Il y aura donc deux registres, exclusifs l'un de l'autre : l'un de lobbying domestique, prévu par la loi « Sapin 2 », Mme Untermaier et M. Le Gendre ont récemment proposé des pistes d'amélioration – et l'autre, nouveau, spécifique aux actions d'influence menées pour le compte d'une puissance étrangère.
La volonté qui préside à la création de ce nouvel outil peut paraître naïve. Pourquoi ces personnes auraient-elles intérêt à se déclarer ? Parce que, si elles ne le font pas, des sanctions pénales s'appliqueront. Le dispositif initial prévoit des peines deux ans d'emprisonnement et de 30 000 euros d'amende. Nous vous proposerons de le porter à trois ans d'emprisonnement et 45 000 euros d'amende. Dans le cas de ressortissants étrangers, des mesures d'interdiction du territoire français, voire d'expulsion pourront être appliquées, sachant que nous pratiquons déjà, pour les pays avec lesquels nous entretenons des relations particulièrement difficiles, une parité diplomatique qui nous amène à éconduire toute une partie de leurs diplomates et à limiter les ingérences.
Le troisième axe vise à renforcer les outils dont disposent les services de renseignement pour contrer les ingérences.

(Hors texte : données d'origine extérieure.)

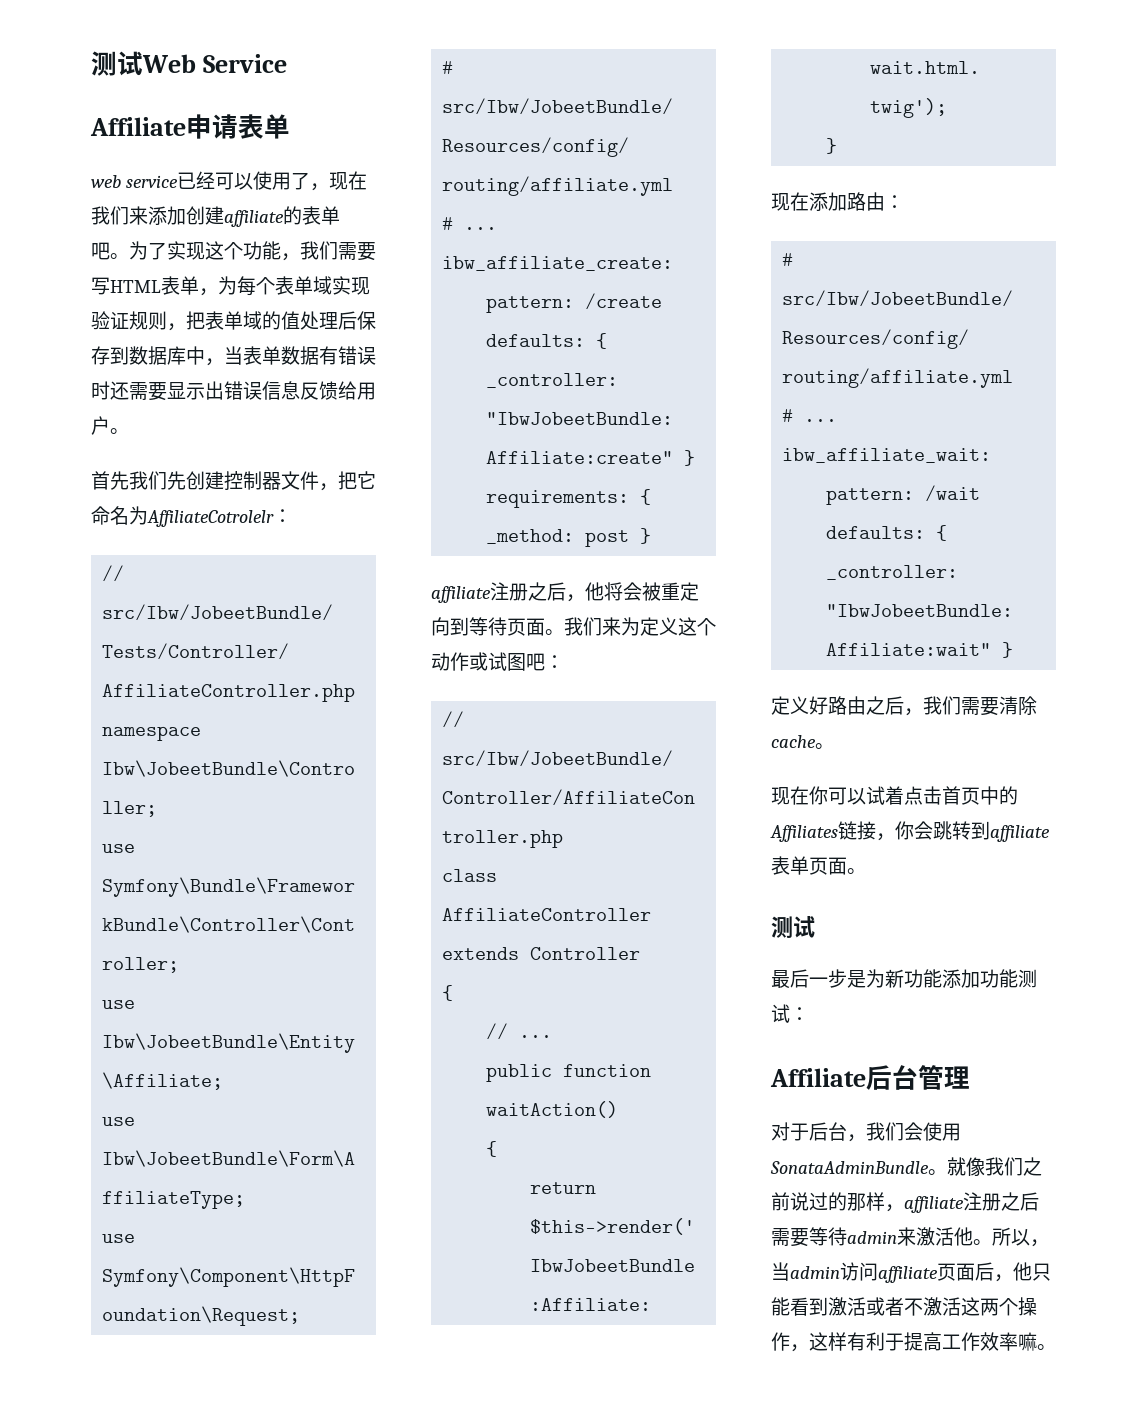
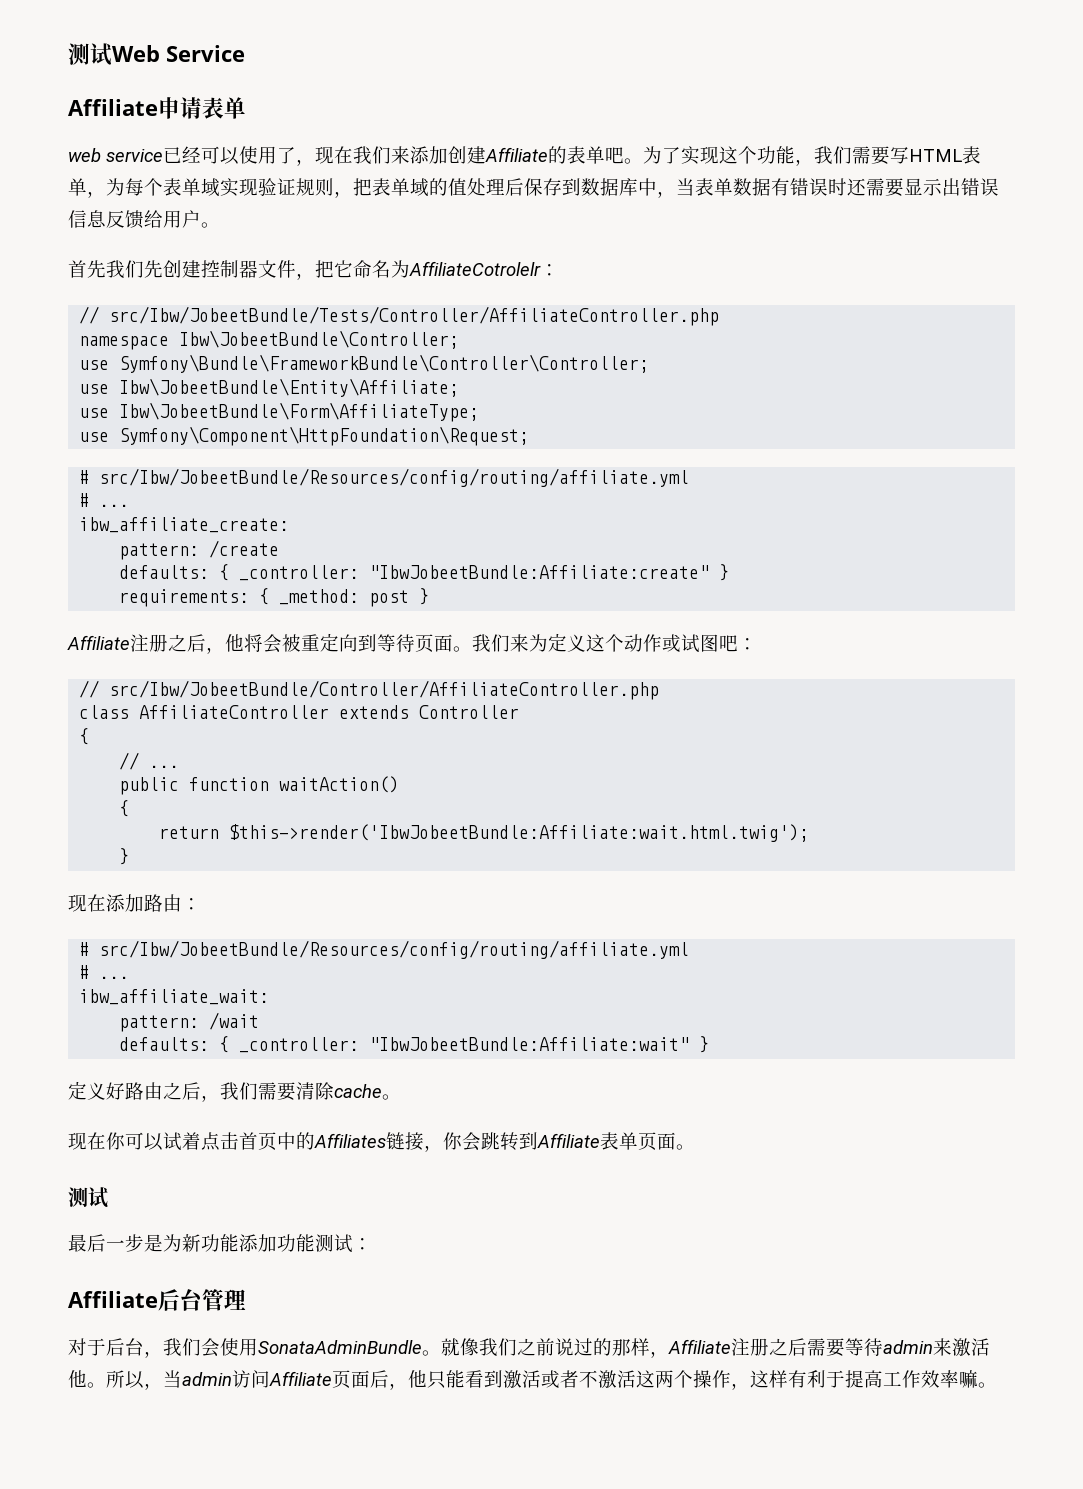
[224,210,284,227] affiliate -> [485,147,548,162] Affiliate
[431,586,491,603] affiliate -> [67,635,130,650] Affiliate
[990,825,1050,842] affiliate -> [537,1133,600,1148] Affiliate
[904,1196,964,1213] affiliate -> [668,1339,731,1354] Affiliate
[878,1266,938,1283] affiliate -> [269,1371,332,1386] Affiliate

L'article 3 ouvre ainsi la possibilité d'utiliser des algorithmes sur les données de connexion pour détecter des ingérences. Cette technique existe déjà en matière de terrorisme mais, compte tenu des modes d'action très diversifiés des terroristes, sa performance est assez limitée. Par ailleurs, comme la Commission nationale de contrôle des techniques de renseignement nous l'a confirmé, nous n'utilisons pas encore d'algorithmes sur les URL, bien que cela ait été permis par la loi de 2021.
La technique de l'algorithme, qui ne peut être mise en œuvre actuellement que dans le but de prévenir le terrorisme, pourra désormais l'être aussi pour défendre et promouvoir l'indépendance nationale, l'intégrité du territoire et la défense nationale – c'est ce qu'on appelle la finalité n° 1 du renseignement – ainsi que les intérêts majeurs de la politique étrangère, l'exécution des engagements européens et internationaux de la France et la prévention de toute forme d'ingérence étrangère – c'est la finalité n° 2. Dans ce cadre, la technique de l'algorithme ne pourra être employée que pour rechercher spécifiquement les ingérences étrangères.
Les services considèrent que cette nouvelle possibilité leur serait utile : le traitement algorithmique permettra aux services d'identifier plus facilement les agents étrangersEn effet, les services étrangers disposent, tout comme nous, de protocoles standardisés, : les agents chinois, par exemple, peuvent avoir pour habitude de faire plusieurs réservations d'hôtels, de billets de train ou d'avion, et de les annuler avant d'arriver dans le pays.
L'article 4 modifie le code monétaire et financier pour élargir aux ingérences étrangères le périmètre de la procédure des gels d'avoirs, aujourd'hui réservée à la lutte contre le terrorisme. Nous proposerons une définition légèrement révisée, à la suite de nos consultations.
Voilà la boîte à outils que nous voulons constituer pour mobiliser l'opinion, lutter contre les influences et entraver les ingérences.